8. Juni 2019 | Hardware | 0 Kommentare »

Apples neue Powerbeats Pro sind kompakt und fest verklebt, das zeigt der erste Blick ins Innenleben. Dabei wird klar: Recycling ist hier weiterhin eine große Herausforderung.

Apples neue Powerbeats Pro sind nun auch von den Reparaturspezialisten von iFixit auseinander geschnitten worden. Die Mitarbeiter des Dienstleisters lassen es sich nicht nehmen, praktisch jedes neue Apple-Gerät zu zerlegen und das Innenleben ausführlich zu dokumentieren.

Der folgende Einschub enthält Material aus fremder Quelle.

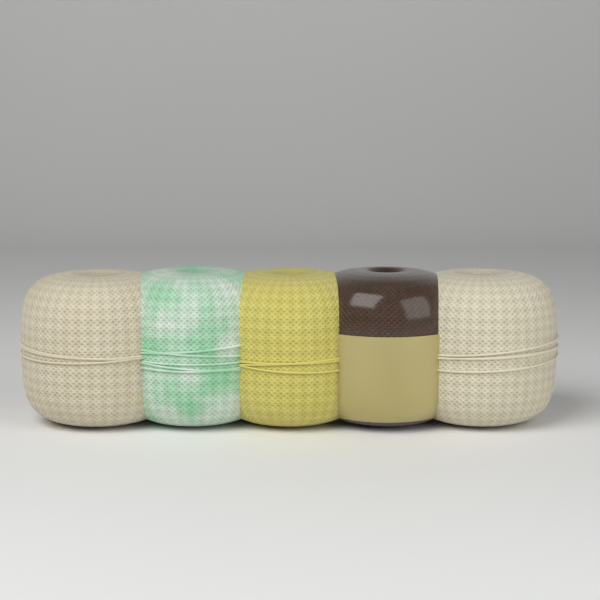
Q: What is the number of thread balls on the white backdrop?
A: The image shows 5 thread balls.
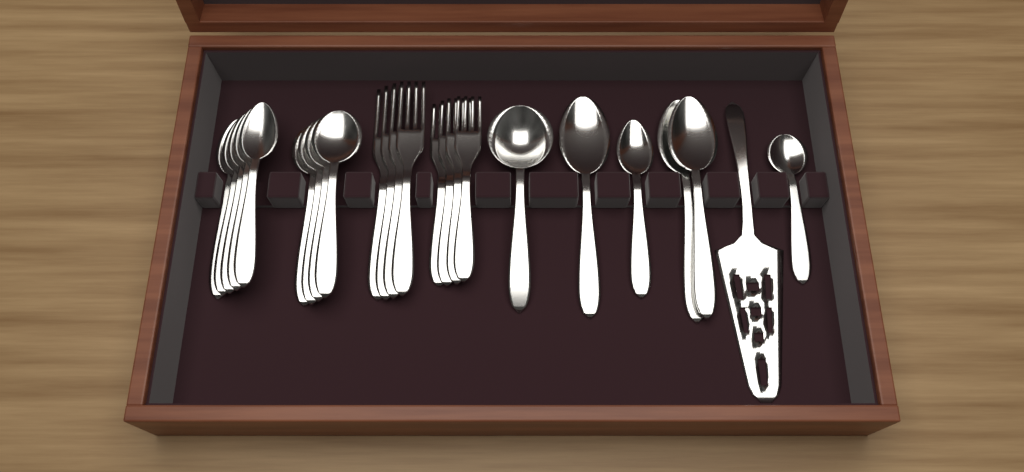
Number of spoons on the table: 15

Im Fall der neuen Powerbeats Pro wird zunächst rasch klar: Mit dem Recycling wird es hier ebenso schwierig wie mit den AirPods. Auch diese waren bereits dadurch negativ aufgefallen, dass eine Wiederverwertung sich äußerst schwierig gestaltet und es nötig macht, dass fast jeder Arbeitsschritt von Hand erfolgen muss.

Mit den Powerbeats Pro dürfte es sich ähnlich verhalten: Apple hat hier auch sehr viel Klebstoff in Case und den In-Ears verwendet, der Versuch einer Öffnung dürfte unvermeidlich die Kopfhörer irreparabel beschädigen.

Die Akkus sind deutlich stärker als die der AirPods, das gilt zumindest für die Kopfhörer. Deren Akkus haben eine Kapazität von 200 mWh und das ist fast doppelt so viel wie die AirPods-Akkus fassen. diese haben wiederum ein etwas kräftigeres Lade-Case, das mit 1,52 Wh mehr fasst als das Case der Powerbeats Pro mit einer Kapazität von 1,3 Wh.

Die Powerbeats Pro sollen eine Laufzeit von neun Stunden erlauben, mit dem Lade-Case kann eine Spieldauer von bis zu 24 Stunden erreicht werden, ohne wieder an eine externe Stromquelle zu müssen.

Die Lautsprecher von Powerbeats Pro und AirPods ähneln sich, nur sind die Powerbeats Pro besser abgeschirmt.

Auch die Powerbeats Pro kommen  mit dem neuen H1-Chip, der die sprachaktivierte Nutzung von Siri ermöglicht.

Seit kurzem sind die Powerbeats Pro auch in Deutschland erhältlich. Der Preis liegt bei 249,95 Euro. Aktuell ist aber nur die Variante in Schwarz verfügbar, die übrigen Farben werden erst im Sommer erhältlich sein.